The CPRs importantly specify that the request documentation "must include a complete description of the procurement, the conditions for participation, the minimum form and content requirements and all evaluation criteria (paragraph10.6 of the CPRs). Thus, it will not be possible to hide evaluation criteria or develop criteria during the evaluation process.
This is supported by the requirement in paragraph10.8 of the CPRs that Agencies must ensure that tenderers are dealt with fairly and in a non‑discriminatory manner.
Modification of evaluation criteria or specifications
Further, if an Agency varies the evaluation criteria or specifications set out in the request documentation, the Agency must transmit all modifications to all potential tenderers participating at the time and allow them an adequate time to respond (paragraph10.12 of the CPRs).
The CPRs also include more detailed and clearer guidance on key areas of procurement. There is now a "how to use the CPRs" section and more detailed guidance on assessing value for money and more clarity on the reporting requirements.
What are your responsibilities?
The CPRs clarify responsibilities for officials performing duties in relation to procurement. Officials need to comply with the mandatory procurement requirements and thus should familiarise themselves with the requirements in the CPRs.

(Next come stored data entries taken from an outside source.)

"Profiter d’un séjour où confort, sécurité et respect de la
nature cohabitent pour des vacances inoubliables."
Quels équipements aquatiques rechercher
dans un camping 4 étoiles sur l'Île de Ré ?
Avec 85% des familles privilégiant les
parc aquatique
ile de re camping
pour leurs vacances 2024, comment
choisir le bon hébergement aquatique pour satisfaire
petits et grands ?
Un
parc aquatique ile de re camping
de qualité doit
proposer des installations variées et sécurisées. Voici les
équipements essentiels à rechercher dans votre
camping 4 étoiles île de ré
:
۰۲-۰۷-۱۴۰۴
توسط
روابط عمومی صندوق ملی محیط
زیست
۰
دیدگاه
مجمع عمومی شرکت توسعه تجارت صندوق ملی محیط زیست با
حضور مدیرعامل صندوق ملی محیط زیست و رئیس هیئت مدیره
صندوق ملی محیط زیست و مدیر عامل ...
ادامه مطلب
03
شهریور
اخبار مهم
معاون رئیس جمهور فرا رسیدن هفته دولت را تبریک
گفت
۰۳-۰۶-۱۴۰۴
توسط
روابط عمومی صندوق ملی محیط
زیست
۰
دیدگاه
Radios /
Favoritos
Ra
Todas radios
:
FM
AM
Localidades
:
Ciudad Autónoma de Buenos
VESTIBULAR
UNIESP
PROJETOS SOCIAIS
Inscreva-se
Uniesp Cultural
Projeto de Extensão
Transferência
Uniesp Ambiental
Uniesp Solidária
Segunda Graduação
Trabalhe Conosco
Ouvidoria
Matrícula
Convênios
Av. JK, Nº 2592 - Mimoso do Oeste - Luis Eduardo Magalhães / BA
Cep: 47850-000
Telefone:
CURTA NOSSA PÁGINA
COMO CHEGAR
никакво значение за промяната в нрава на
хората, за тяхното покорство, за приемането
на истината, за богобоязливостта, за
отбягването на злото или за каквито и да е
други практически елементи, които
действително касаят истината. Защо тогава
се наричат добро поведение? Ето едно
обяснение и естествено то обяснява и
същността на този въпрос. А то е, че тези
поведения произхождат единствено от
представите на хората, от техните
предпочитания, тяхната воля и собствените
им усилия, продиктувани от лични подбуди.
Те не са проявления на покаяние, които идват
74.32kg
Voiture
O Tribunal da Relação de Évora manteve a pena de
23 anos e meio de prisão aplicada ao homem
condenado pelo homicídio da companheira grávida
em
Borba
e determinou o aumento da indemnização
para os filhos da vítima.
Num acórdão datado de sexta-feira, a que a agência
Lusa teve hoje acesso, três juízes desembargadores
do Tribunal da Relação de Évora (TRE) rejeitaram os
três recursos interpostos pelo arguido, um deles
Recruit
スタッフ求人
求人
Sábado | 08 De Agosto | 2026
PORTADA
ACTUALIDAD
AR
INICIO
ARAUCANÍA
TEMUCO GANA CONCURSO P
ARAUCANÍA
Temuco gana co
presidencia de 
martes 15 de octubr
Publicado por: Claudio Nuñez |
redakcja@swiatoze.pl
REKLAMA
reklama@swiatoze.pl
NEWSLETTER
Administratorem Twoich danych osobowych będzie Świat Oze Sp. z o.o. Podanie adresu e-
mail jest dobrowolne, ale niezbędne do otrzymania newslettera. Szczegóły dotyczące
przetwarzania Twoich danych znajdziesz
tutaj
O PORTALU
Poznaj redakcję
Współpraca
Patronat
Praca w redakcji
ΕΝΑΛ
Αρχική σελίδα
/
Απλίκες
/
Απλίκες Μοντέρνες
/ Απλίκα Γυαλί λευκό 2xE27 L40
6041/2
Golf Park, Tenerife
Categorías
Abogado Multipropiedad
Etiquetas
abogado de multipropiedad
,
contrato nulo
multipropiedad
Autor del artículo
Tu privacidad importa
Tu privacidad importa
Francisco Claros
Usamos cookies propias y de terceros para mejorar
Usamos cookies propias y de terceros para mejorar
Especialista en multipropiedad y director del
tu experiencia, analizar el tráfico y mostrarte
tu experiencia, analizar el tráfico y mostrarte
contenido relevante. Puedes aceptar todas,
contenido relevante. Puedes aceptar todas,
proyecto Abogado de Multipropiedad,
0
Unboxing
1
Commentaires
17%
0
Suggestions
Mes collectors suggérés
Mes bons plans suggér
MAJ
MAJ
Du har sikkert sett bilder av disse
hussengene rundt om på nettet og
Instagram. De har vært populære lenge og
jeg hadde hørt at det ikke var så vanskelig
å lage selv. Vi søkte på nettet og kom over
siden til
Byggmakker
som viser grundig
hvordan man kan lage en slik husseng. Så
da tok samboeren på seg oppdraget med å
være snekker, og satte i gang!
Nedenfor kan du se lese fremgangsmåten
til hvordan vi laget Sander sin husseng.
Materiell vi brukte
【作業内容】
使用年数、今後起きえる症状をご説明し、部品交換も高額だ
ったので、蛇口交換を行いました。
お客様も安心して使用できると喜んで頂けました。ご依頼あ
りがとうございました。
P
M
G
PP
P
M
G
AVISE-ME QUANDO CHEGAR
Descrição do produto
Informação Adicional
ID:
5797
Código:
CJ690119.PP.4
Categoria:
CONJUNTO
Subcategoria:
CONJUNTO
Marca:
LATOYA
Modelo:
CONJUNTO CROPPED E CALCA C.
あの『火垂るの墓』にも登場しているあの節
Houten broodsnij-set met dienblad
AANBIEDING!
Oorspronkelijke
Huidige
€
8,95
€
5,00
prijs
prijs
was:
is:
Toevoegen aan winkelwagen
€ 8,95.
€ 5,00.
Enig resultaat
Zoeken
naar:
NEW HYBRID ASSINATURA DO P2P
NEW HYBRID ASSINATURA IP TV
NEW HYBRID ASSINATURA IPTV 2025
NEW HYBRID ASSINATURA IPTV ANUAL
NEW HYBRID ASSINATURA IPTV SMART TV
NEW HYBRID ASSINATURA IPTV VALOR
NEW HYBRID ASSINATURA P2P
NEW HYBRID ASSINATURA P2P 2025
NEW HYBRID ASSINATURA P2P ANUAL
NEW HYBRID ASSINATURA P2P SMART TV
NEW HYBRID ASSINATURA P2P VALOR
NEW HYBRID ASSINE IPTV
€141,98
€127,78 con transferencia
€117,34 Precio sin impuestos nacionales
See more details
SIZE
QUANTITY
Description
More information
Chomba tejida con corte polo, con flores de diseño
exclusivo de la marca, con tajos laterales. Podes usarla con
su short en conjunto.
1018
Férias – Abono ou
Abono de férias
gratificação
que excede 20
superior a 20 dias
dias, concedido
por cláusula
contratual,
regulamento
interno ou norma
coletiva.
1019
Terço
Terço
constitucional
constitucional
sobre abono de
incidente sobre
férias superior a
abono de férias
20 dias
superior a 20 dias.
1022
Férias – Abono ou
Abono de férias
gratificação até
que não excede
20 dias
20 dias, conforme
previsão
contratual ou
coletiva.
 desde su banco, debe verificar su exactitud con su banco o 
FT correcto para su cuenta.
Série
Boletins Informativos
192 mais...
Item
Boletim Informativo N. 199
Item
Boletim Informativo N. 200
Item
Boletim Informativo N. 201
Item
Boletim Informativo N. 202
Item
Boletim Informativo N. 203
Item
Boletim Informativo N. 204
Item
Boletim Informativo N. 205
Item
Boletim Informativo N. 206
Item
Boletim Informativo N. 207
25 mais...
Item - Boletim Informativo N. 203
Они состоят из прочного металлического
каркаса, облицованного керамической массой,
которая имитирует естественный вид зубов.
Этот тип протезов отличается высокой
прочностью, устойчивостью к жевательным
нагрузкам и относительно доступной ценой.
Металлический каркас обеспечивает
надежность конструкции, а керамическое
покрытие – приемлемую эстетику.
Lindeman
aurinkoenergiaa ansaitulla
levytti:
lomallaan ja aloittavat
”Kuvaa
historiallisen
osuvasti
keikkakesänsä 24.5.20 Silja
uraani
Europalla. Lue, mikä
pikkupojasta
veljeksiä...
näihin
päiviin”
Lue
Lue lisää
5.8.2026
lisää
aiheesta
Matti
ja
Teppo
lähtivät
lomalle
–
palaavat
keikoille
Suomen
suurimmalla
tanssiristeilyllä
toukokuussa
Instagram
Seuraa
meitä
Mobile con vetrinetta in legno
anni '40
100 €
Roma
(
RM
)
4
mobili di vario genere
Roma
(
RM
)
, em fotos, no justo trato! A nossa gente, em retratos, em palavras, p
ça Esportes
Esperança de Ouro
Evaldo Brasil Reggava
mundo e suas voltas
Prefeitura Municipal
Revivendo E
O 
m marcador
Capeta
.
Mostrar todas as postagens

Internal agency procurement documentation (ie. Chief Executive Instructions and other operational guidance), any agency-specific procurement templates, and internal agency procurement training will need to be updated.
The shift in emphasis from guidelines to rules suggests that the Australian Government is serious about maintaining its reputation as a "respected, transparent and accountable procurer." As a result, Agencies and officials must adhere to the rules in the new CPRs for all Agency procurements.